3.3 Activities of Daily Living (ADLs)

Another research field with RGB-D camera top-view is ADLs. In this field the application range goes from high reliability fall detection to occlusion free Human Behaviour Analysis (HBA) at home for elders in AAL environments. All these applications have relevant outcomes form the current research with the ability to identify users while performing tracking, interaction analysis or HBA. Furthermore all these scenario can gather data using low cost sensors and processing units, ensuring scalability. Finally the proposed architecture can be certified on a EU basis Privacy by Design approach.

An example is the system for real-time human tracking and predefined human gestures detection using depth data acquired from Kinect sensor installed right above the detection region described in [2]. The tracking part is based on fitting an articulated human body model to obtained data using particle filter framework and specifically defined constraints which originate in physiological properties of the human body. The gesture recognition part has used the timed automaton conforming to the human body poses and regarding tolerances of the joints positions and time constraints.

For advanced analysis of human behaviours Liciotti et al. in [19] have developed a highly-integrated system. The video framework exploits vertical RGB-D sensors for people tracking, interaction analysis and users activities detection in domestic scenarios. The depth information has been used to remove the affect of the appearance variation and to evaluate users activities inside the home and in front of the fixtures. In addition, group interactions have been monitored and analysed. The audio framework has recognised voice commands by continuously monitoring the acoustic home environment.

As previously stated, another important issue to monitor and evaluate during the people tracking is the fall detection [12, 15, 16, 22]. The solution implemented in these papers with RGB-D camera in a top-view configuration are suitable and affordable for this aim.

An automated RGB-D video analysis system that recognises human ADLs activities, related to classical daily actions is described in [21]. The main goal is to predict the probability of an analysed subject action. Thus, abnormal behaviour can be detected. The activity detection and recognition is performed using an affordable RGB-D camera.
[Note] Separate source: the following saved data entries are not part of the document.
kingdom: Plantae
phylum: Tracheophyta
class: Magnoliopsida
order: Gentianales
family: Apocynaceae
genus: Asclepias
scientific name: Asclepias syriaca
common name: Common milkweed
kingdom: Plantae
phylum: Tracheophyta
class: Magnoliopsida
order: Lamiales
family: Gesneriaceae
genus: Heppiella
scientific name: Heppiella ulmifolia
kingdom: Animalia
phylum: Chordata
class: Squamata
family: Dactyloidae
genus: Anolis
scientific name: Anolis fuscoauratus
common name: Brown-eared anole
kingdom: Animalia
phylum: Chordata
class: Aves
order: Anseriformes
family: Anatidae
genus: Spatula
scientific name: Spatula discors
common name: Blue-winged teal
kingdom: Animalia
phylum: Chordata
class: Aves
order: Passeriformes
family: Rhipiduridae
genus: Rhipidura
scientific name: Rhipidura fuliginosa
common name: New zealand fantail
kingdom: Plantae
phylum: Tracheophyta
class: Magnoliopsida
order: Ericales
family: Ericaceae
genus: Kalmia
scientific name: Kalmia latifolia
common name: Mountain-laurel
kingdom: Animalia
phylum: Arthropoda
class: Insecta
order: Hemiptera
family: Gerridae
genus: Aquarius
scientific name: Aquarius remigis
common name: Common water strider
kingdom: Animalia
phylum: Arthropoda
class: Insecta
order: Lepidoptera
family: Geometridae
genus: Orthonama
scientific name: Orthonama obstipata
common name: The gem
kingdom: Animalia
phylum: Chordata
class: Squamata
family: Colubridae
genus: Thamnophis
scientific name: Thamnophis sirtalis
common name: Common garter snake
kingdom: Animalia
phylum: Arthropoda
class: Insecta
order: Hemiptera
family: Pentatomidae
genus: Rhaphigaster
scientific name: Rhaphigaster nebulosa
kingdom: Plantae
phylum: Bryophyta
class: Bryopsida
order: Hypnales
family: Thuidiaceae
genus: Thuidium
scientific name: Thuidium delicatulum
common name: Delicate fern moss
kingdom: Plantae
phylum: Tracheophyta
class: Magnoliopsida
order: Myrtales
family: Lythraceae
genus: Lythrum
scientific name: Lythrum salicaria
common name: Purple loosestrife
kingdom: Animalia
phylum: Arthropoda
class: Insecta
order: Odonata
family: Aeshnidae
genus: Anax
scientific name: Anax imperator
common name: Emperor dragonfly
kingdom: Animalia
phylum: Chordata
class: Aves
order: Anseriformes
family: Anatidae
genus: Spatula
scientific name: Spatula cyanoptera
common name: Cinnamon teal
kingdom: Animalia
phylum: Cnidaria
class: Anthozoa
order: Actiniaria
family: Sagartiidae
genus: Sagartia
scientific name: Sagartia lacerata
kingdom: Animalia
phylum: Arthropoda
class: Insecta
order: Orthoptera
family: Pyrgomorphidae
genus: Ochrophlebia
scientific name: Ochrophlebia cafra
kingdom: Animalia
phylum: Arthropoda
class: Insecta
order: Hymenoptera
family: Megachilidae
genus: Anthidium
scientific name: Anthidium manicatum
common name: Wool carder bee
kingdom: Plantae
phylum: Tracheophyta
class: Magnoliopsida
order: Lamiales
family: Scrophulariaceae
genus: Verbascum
Action sequence recognition is then handled using a discriminative Hidden Markov Model (HMM).

4 Conclusion and Considerations

In this paper, our aim has been to use this state-of-the-art report to demonstrate the potential of top-view configuration for detection and tracking applications in several sub-domains, to outline key limitations and to indicate areas of technology where solutions for remaining challenges may be found. The success of RGB-D cameras can be closely linked to their affordability and for the additional rough depth information coupled with visual images that provide. These cameras have already been successfully applied in the several field to univocally identify people and to analyse behaviours and interactions. The choice of the RGB-D camera in a top view configuration is due to its greater suitability compared with a front view configuration, usually adopted for gesture recognition or even for video gaming. The top-view configuration reduces the problem of occlusions and has the advantage of being privacy preserving, because a persons face is not recorded by the camera. Starting from this, further investigation could be devoted to explore approaches more accurate and effective such as Convolutional Neural Networks or U-Net [33].